■ Exercise requirements ■
Transcribe the lines from the start of the records through the line containing "14: (148, 1010)", inclusive, leaving out the pictures.

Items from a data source
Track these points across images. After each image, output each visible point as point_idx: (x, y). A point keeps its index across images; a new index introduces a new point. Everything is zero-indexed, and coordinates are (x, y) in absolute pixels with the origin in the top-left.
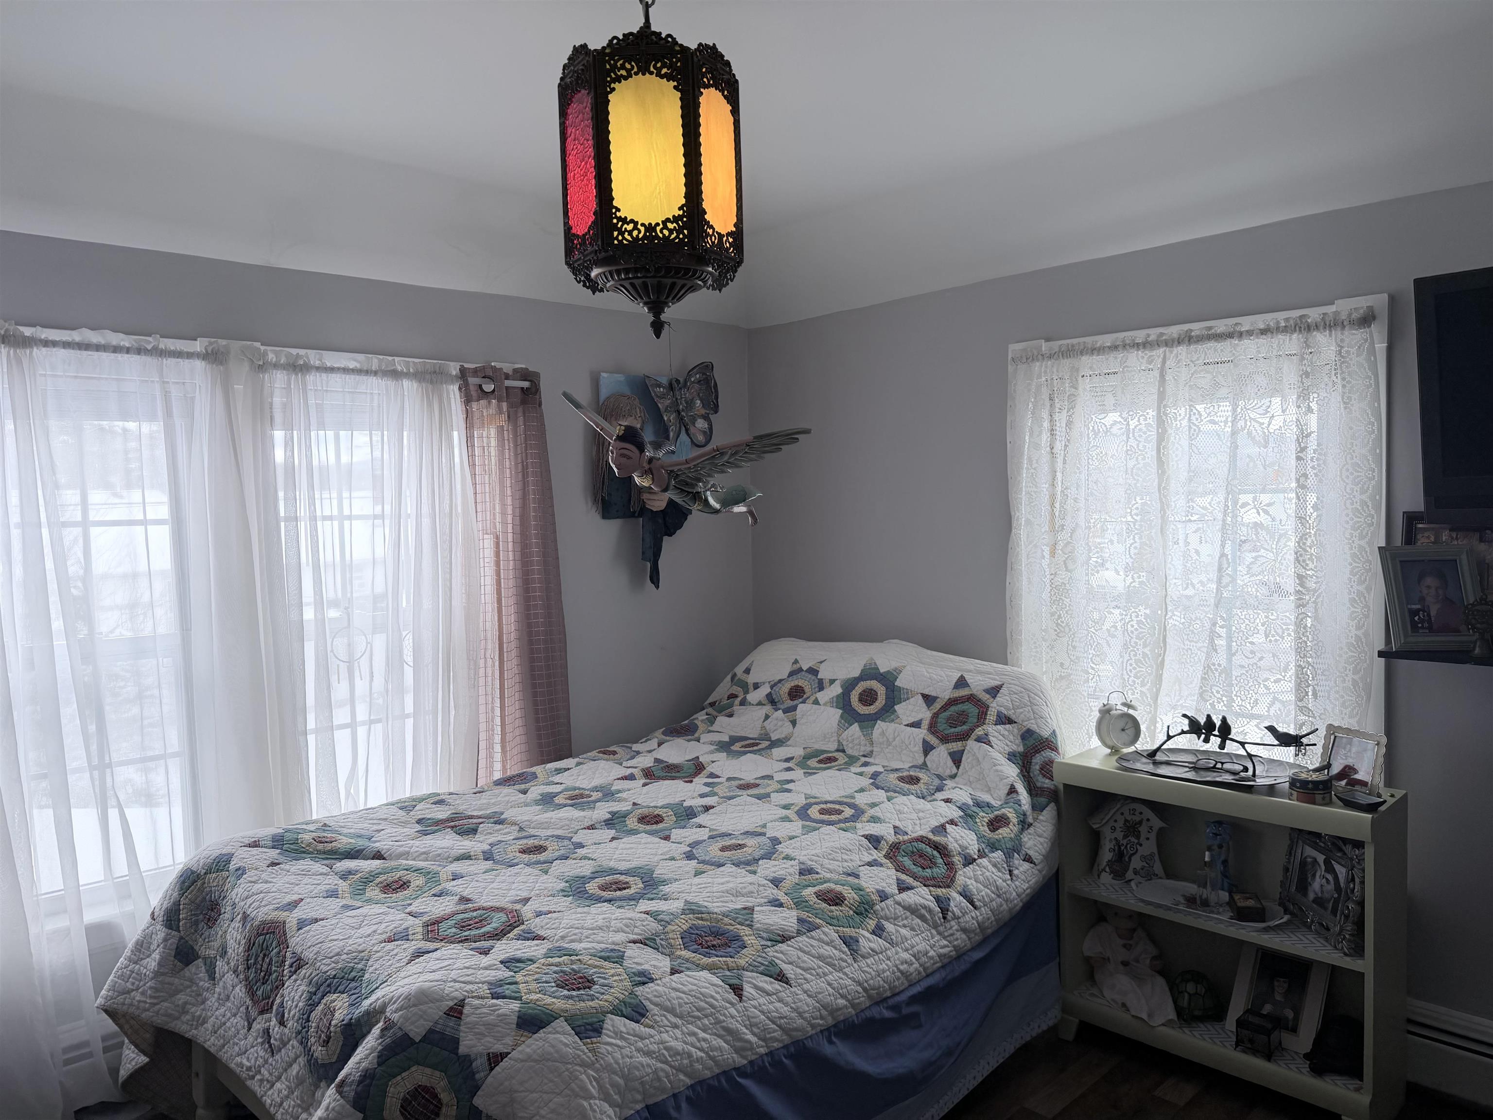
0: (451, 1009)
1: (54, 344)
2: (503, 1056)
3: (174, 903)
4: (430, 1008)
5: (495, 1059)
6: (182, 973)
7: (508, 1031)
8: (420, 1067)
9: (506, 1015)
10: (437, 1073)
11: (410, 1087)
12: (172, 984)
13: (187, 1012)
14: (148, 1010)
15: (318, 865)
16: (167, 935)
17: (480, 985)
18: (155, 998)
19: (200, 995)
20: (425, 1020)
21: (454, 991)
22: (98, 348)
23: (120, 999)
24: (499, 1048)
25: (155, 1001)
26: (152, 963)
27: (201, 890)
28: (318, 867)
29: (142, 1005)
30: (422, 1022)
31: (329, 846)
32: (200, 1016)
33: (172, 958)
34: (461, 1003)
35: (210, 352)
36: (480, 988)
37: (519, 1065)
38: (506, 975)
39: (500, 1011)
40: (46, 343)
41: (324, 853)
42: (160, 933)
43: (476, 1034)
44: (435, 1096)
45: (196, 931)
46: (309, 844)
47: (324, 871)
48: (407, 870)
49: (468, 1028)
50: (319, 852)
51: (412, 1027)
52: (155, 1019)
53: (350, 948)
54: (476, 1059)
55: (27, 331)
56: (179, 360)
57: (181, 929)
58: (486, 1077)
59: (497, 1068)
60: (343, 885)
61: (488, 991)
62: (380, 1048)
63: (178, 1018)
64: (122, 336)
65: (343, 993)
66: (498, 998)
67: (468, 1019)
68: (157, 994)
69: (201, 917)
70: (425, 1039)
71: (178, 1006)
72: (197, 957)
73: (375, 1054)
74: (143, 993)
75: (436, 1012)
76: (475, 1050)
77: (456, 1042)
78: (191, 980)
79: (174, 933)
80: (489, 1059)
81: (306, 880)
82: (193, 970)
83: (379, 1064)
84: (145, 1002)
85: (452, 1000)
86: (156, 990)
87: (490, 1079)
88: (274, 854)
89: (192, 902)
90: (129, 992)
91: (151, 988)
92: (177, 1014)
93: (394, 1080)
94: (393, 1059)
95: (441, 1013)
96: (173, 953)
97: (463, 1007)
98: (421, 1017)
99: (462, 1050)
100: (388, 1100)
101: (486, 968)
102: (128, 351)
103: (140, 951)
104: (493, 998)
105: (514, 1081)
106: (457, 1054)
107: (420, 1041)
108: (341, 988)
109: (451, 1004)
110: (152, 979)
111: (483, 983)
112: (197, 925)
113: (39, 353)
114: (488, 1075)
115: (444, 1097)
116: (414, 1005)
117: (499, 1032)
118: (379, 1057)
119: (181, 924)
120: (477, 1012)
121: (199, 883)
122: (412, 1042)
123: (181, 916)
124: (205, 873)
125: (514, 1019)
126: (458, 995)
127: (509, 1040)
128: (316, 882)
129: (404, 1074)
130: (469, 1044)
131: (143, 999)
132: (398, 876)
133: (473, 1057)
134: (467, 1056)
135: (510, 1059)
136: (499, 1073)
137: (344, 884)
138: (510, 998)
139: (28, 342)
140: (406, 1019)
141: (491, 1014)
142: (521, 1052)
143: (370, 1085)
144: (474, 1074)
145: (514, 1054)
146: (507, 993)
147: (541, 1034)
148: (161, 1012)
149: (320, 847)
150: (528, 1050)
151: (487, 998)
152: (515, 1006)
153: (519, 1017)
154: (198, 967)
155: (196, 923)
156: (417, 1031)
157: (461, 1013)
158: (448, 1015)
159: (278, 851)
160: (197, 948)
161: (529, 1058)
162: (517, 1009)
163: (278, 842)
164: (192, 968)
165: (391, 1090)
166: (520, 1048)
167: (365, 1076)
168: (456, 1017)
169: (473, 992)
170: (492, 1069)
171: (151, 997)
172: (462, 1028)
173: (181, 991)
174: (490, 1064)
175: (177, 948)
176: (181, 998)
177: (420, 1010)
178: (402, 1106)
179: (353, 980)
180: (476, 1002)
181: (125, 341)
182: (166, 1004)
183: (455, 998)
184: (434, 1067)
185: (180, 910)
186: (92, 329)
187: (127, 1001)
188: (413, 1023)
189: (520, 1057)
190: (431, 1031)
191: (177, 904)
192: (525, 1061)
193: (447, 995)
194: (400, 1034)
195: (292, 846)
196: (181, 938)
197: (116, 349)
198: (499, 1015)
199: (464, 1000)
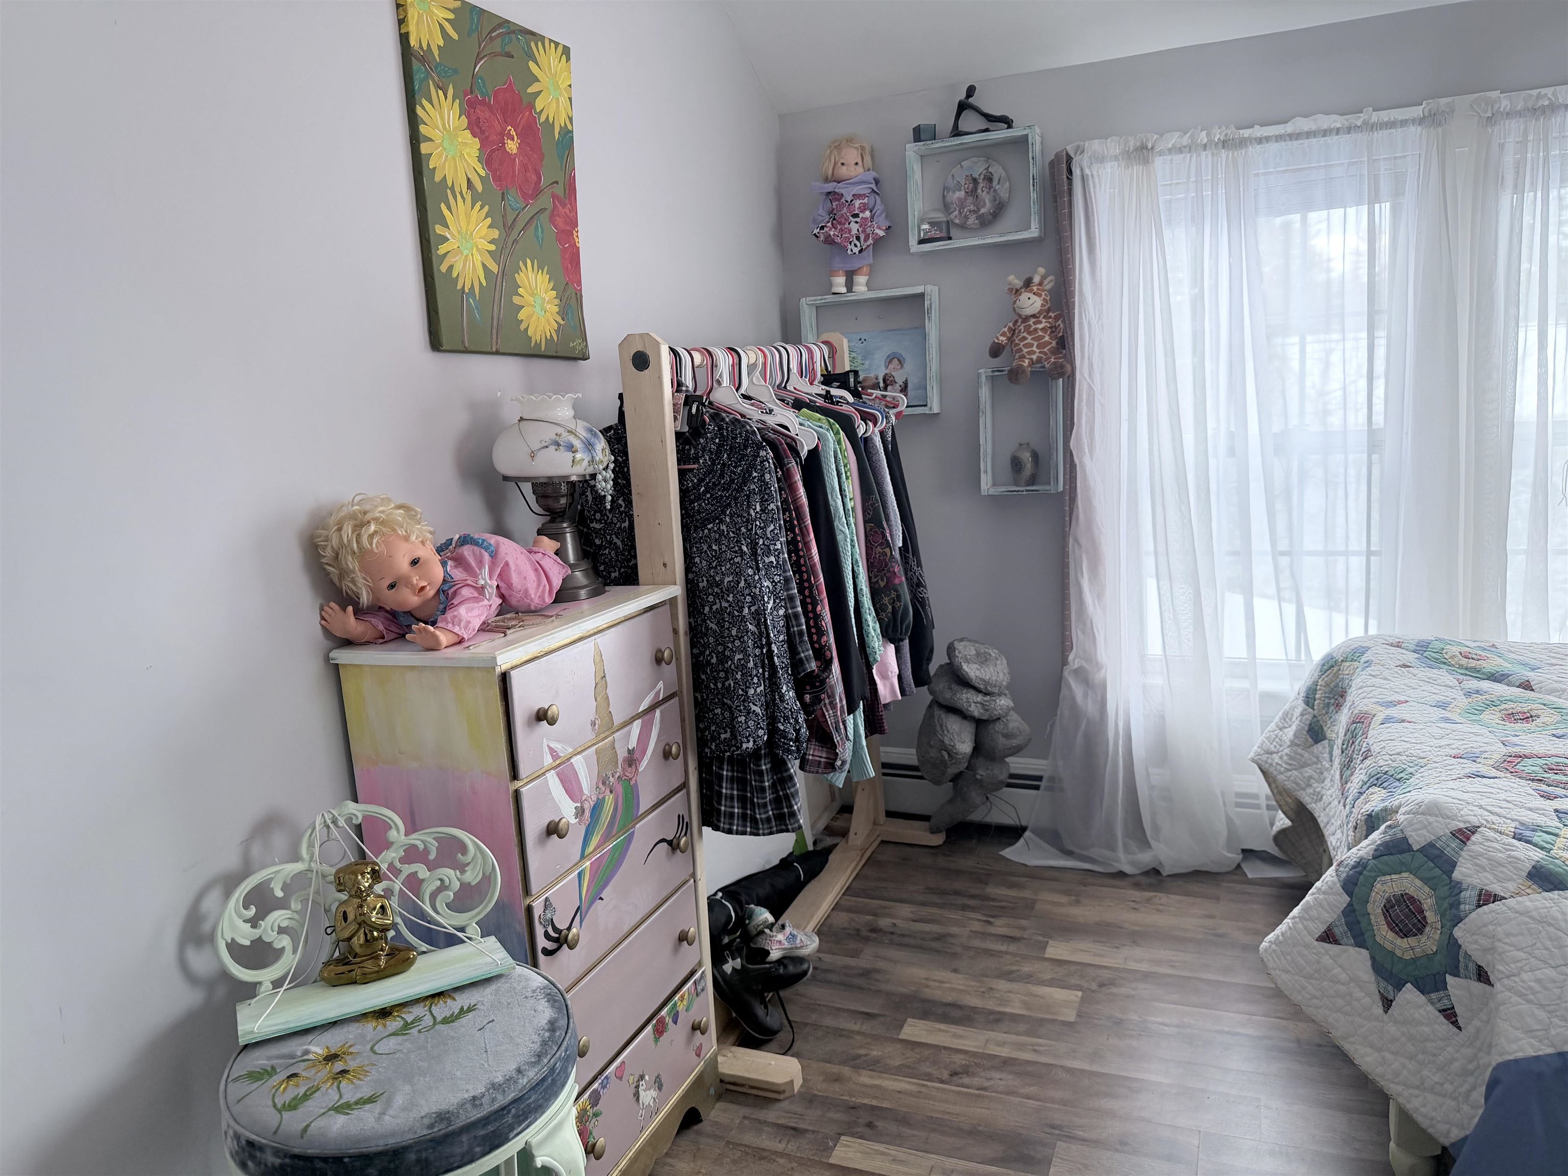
0: (1460, 830)
1: (1268, 139)
2: (1496, 898)
3: (1314, 682)
4: (1437, 821)
5: (1486, 898)
6: (1312, 749)
7: (1515, 877)
8: (1412, 876)
9: (1519, 859)
10: (1427, 889)
11: (1398, 891)
12: (1302, 756)
13: (1310, 786)
14: (1282, 773)
15: (1451, 677)
16: (1305, 710)
17: (1509, 821)
18: (1290, 765)
19: (1322, 773)
20: (1429, 832)
21: (1471, 815)
22: (1309, 134)
23: (1265, 757)
24: (1496, 888)
25: (1288, 767)
26: (1290, 733)
27: (1336, 675)
28: (1450, 680)
29: (1278, 767)
30: (1424, 832)
31: (1473, 663)
32: (1319, 793)
33: (1305, 733)
34: (1474, 830)
35: (1426, 114)
36: (1505, 823)
37: (1512, 915)
38: (1550, 824)
39: (1513, 853)
40: (1260, 141)
41: (1466, 669)
42: (1301, 706)
43: (1477, 865)
44: (1422, 911)
45: (1327, 713)
46: (1453, 657)
47: (1451, 684)
48: (1544, 705)
49: (1470, 856)
50: (1461, 667)
51: (1413, 833)
52: (1286, 783)
53: (1412, 752)
54: (1467, 889)
55: (1246, 133)
56: (1393, 130)
57: (1315, 707)
58: (1471, 911)
59: (1485, 907)
60: (1463, 701)
61: (1513, 830)
62: (1379, 842)
63: (1304, 789)
64: (1334, 117)
65: (1385, 788)
66: (1520, 840)
67: (1473, 847)
68: (1291, 762)
69: (1333, 701)
70: (1422, 850)
71: (1304, 777)
72: (1324, 738)
73: (1373, 847)
74: (1281, 758)
75: (1441, 829)
76: (1469, 880)
77: (1454, 865)
78: (1317, 758)
79: (1310, 710)
80: (1480, 895)
81: (1428, 687)
82: (1320, 749)
83: (1375, 858)
84: (1281, 765)
85: (1465, 822)
86: (1291, 758)
87: (1473, 915)
88: (1411, 657)
89: (1327, 685)
90: (1272, 753)
91: (1287, 754)
92: (1303, 785)
93: (1383, 878)
94: (1386, 857)
95: (1448, 831)
96: (1307, 728)
97: (1473, 833)
98: (1425, 827)
99: (1456, 875)
100: (1373, 894)
101: (1530, 809)
102: (1338, 131)
103: (1285, 720)
104: (1514, 838)
105: (1499, 929)
106: (1450, 877)
107: (1418, 850)
108: (1385, 784)
109: (1462, 825)
110: (1289, 746)
111: (1513, 820)
112: (1328, 708)
113: (1254, 150)
114: (1474, 910)
115: (1430, 916)
116: (1422, 814)
117: (1502, 872)
118: (1375, 850)
119: (1316, 703)
120: (1487, 844)
121: (1336, 669)
122: (1409, 848)
123: (1317, 696)
124: (1342, 661)
125: (1528, 866)
126: (1475, 821)
127: (1512, 886)
128: (1435, 691)
129: (1393, 876)
130: (1463, 871)
131: (1280, 762)
132: (1529, 708)
133: (1464, 886)
134: (1459, 883)
135: (1504, 904)
136: (1485, 913)
137: (1465, 700)
138: (1536, 845)
139: (1243, 143)
140: (1411, 824)
141: (1501, 852)
142: (1518, 903)
143: (1360, 873)
144: (1459, 903)
145: (1510, 902)
146: (1536, 839)
147: (1555, 894)
148: (1292, 778)
149: (1464, 662)
150: (1528, 904)
151: (1507, 835)
152: (1537, 855)
153: (1534, 867)
154: (1324, 748)
155: (1328, 705)
156: (1417, 840)
157: (1468, 839)
158: (1454, 835)
159: (1417, 656)
160: (1325, 729)
161: (1526, 913)
162: (1537, 859)
163: (1421, 648)
164: (1319, 747)
165: (1378, 886)
166: (1520, 899)
167: (1359, 863)
168: (1461, 840)
169: (1493, 823)
170: (1479, 906)
171: (1286, 763)
172: (1463, 853)
173: (1309, 765)
174: (1479, 900)
175: (1310, 725)
176: (1308, 772)
177: (1426, 819)
178: (1385, 906)
179: (1399, 780)
180: (1491, 834)
181: (1337, 121)
182: (1295, 773)
183: (1469, 822)
184: (1425, 881)
185: (1316, 690)
186: (1306, 117)
187: (1269, 761)
188: (1415, 830)
189: (1517, 907)
190: (1431, 845)
191: (1316, 683)
192: (1521, 914)
193: (1462, 816)
194: (1400, 835)
195: (1434, 655)
196: (1315, 716)
197: (1325, 133)
198: (1510, 856)
199: (1479, 827)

■ Solution to this exercise ■
Track these points across images. After each image, output each visible point as point_idx: (x, y). A point keeps its index across images; a new index introduces a new point. Everything is zero-indexed, and coordinates are (x, y) in absolute pixels with the origin in the top-left.
0: (451, 1009)
1: (54, 344)
2: (503, 1056)
3: (174, 903)
4: (430, 1008)
5: (495, 1059)
6: (182, 973)
7: (508, 1031)
8: (420, 1067)
9: (506, 1015)
10: (437, 1073)
11: (410, 1087)
12: (172, 984)
13: (187, 1012)
14: (148, 1010)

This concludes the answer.